## Exercise details
Start at the first line of the material below and retype each line through the one containing "[449,749,534,765] This is", exactly.
###
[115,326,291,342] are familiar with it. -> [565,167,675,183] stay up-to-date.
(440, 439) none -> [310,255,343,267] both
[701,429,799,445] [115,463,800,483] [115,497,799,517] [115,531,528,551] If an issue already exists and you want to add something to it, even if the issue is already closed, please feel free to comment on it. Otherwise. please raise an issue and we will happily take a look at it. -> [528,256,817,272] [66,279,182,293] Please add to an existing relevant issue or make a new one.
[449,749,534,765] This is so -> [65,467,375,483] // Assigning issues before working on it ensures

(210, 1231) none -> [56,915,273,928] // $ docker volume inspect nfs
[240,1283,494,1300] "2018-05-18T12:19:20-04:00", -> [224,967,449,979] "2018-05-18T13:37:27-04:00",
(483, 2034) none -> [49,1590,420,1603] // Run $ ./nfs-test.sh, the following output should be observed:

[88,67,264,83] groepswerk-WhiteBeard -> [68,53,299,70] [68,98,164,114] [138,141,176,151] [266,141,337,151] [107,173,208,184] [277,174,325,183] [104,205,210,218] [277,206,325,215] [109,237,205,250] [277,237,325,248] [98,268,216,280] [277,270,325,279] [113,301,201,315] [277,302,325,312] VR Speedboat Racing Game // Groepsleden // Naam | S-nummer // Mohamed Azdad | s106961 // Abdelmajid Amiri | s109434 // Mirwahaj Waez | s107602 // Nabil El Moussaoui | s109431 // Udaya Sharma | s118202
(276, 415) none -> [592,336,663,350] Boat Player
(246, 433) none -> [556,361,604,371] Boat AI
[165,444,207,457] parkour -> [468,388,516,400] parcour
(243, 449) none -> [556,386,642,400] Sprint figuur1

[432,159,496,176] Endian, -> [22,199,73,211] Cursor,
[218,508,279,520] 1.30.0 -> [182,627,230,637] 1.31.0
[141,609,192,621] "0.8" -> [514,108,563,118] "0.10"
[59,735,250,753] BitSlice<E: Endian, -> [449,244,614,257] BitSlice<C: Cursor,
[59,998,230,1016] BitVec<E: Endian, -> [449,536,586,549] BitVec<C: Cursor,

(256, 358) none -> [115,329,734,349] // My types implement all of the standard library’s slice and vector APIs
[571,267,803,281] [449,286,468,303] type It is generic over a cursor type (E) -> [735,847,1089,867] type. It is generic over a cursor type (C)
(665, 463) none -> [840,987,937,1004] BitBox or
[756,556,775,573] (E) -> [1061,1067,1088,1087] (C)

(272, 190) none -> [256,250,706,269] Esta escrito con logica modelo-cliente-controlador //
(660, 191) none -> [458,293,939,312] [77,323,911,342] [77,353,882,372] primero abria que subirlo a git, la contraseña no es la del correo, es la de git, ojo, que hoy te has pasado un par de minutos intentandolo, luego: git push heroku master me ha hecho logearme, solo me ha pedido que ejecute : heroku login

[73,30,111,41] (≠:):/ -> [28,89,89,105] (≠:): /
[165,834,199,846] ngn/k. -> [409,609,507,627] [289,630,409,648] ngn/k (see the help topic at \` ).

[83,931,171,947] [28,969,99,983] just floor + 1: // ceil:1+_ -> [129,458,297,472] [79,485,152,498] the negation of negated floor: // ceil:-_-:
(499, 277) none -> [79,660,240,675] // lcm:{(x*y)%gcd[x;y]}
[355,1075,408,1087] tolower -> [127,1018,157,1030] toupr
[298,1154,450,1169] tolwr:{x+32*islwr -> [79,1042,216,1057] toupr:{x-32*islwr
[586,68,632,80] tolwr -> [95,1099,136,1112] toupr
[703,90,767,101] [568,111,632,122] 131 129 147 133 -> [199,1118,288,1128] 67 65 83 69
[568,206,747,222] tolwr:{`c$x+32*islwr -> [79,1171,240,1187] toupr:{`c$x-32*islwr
###
## Reply
[115,326,291,342] are familiar with it. -> [565,167,675,183] stay up-to-date.
(440, 439) none -> [310,255,343,267] both
[701,429,799,445] [115,463,800,483] [115,497,799,517] [115,531,528,551] If an issue already exists and you want to add something to it, even if the issue is already closed, please feel free to comment on it. Otherwise. please raise an issue and we will happily take a look at it. -> [528,256,817,272] [66,279,182,293] Please add to an existing relevant issue or make a new one.
[449,749,534,765] This is so -> [65,467,375,483] // Assigning issues before working on it ensures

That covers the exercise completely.